Pope Benedict XVI has sent a written reply to a letter from Iran’s President Mahmoud Ahmadinejad, a Vatican spokesman says.

The Iranian president received the letter in Tehran on Tuesday via Cardinal Jean-Louis Tauran, head of the Pontifical Council for Inter-religious Dialogue, Vatican spokesman Ciro Benedettini said Wednesday.

The Vatican official had been in the Iranian capital to attend a three day inter-religious dialogue.

The event came as the seventh round of meetings between the Islamic Culture and Relations Organization and the Vatican’s Pontifical Council for Interreligious Dialogue.

The spokesman did not disclose the contents of the letter but said it was a reply to a previous message by Ahmadinejad in October.

In his letter to the pontiff President Ahmadinejad praised the Vatican’s stance regarding the desecration of the Holy Qur’an and called for more cooperation among religions to stop the moral degradation of societies.

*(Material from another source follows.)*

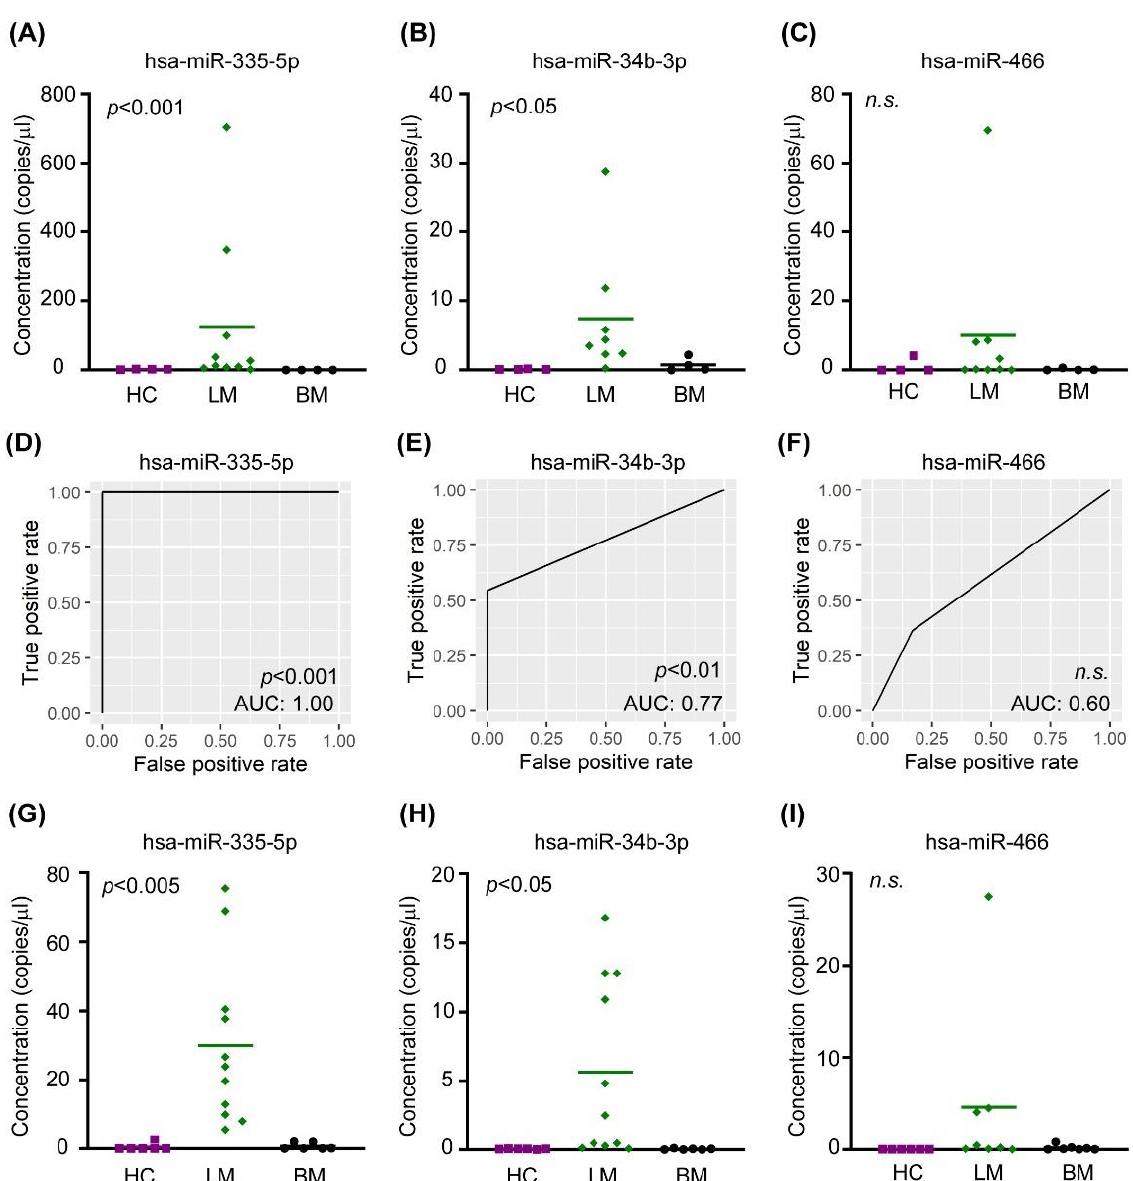
Figure 5. Internal and external validation of the representative discriminative miRNAs by digital droplet PCR (ddPCR) with corresponding analysis of Area Under the Receiver Operating Characteristics (ROC) for LM. ( A – C ) Expressions of indicated miRNAs were determined through ddPCR in the discovery sample set (HC n = 4, BM n = 4, LM n = 8–10). Two sample t -test p -values between LM and non-LM were calculated in Prism software. ( D – F ) The area under the ROC of indicated miRNA was calculated using R software (version 3.6.0). ( G – I ) Expressions of indicated miRNAs were determined through ddPCR in the validation sample set (HC n = 6, BM n = 6, LM n = 11). Bar represents mean value. Abbreviations: HC, healthy control; LM, leptomeningeal metastasis; BM, brain metastasis.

Terry Jones, pastor of the Dove World Outreach Center in Gainesville, Florida, sent shockwaves across the globe by announcing a plan to set copies of the Quran on fire on the ninth anniversary of the September 11, 2001 attacks.

The Vatican at the time denounced the plan calling it “outrageous and grave.”

The Vatican body responsible for dialogue with other religions said “every religion has the right to respect and protect its sacred books, places of worship and symbols.”

The pastor was eventually forced to cancel his plans that triggered protests in India, Pakistan, Afghanistan, Iran and Indonesia.

Although the pastor cancelled earlier plans to burn copies of the Qur’an, other anti-Islam elements in the US desecrated the holy book in New York and in Washington on the anniversary of the 9/11 attacks.